A história diz que um desses meteoros encontrou nosso planeta há milhares de anos, provocando mudanças mais profundas. A Terra se reinventou, abrindo espaço para uma topografia diferente e seres mais imunes.

Três bilhões de anos separam um micróbio unicelular da evolução para um peixe. Um prazo bastante generoso para uma transformação.

Levamos um pouco menos de tempo: em menos de quinze anos nos multiplicamos de uma pequena célula produtora de sites para uma estrutura vertical que cria tecnologia, comunicação e entretenimento.

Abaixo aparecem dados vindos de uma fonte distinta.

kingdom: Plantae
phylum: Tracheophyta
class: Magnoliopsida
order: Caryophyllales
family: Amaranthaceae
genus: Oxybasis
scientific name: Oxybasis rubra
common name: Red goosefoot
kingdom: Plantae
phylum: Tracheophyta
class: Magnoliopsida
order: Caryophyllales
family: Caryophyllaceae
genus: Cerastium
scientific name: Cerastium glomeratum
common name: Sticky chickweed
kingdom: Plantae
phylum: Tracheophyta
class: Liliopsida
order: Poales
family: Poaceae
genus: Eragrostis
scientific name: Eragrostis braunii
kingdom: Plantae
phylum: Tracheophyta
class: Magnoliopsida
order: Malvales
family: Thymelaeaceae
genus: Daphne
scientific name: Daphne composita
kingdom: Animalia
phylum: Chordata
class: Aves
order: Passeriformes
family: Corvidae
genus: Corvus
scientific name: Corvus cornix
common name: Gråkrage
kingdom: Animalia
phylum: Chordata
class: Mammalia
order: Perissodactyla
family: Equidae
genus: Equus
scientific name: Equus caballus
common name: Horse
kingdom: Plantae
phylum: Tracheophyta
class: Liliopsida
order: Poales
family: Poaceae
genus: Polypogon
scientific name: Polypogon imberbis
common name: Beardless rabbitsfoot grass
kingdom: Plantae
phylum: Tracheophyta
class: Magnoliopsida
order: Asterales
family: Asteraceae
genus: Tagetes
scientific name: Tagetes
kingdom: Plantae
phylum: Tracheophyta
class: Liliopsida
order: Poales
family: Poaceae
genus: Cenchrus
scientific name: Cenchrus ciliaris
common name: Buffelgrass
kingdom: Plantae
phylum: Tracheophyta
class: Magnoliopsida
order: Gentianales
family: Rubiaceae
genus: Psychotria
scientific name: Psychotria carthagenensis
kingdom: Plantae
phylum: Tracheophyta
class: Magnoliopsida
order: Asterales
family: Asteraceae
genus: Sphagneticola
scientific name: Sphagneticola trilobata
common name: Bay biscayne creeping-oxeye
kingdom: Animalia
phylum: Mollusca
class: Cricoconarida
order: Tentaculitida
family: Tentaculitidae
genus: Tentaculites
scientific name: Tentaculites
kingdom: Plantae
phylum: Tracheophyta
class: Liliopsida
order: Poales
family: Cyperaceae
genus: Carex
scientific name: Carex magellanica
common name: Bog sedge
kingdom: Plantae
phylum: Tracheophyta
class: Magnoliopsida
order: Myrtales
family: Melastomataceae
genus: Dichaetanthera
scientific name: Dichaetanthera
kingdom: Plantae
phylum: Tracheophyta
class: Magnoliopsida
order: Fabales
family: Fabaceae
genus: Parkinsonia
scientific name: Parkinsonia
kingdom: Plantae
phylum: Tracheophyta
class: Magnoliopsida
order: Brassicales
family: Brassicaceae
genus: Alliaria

Em mais de uma década e meia, caminhamos dentro e junto ao mercado digital – e descobrimos que a evolução do digital é tão grande que nem é mais percebida. Perdemos o rótulo digital e ganhamos o mundo.

Pode continuar nos chamando de agência digital. Ou chamar de agência, de estúdio, de produtora, de conteúdo, de solução. Somos tudo isso e só nos sentimos confortáveis na pele de quem entrega. Com o delicioso desconforto conhecido desde o primeiro dia: estamos em um negócio sempre em mudança.

Recebemos um meteoro por instante. E quando tudo muda, a gente trabalha se reinventando em tempo real.

Sentimos o gelo do Plistoceno diariamente.

Só acreditamos no que evolui. Somos mediagnósticos, orientados pela ideia, pela solução de negócio e pela criação do que ainda será feito.

O que já fizemos nos orgulha. Mas o que nos move é sabermos o que podemos fazer.

Mudamos nossa marca, unificando a comunicação das nossas spin-offs.
Criamos novos serviços e possibilidades.
Lançamos nosso site.

Temos orgulho do que podemos fazer adiante.
Somos todos poeira das certezas que um dia, já tivemos.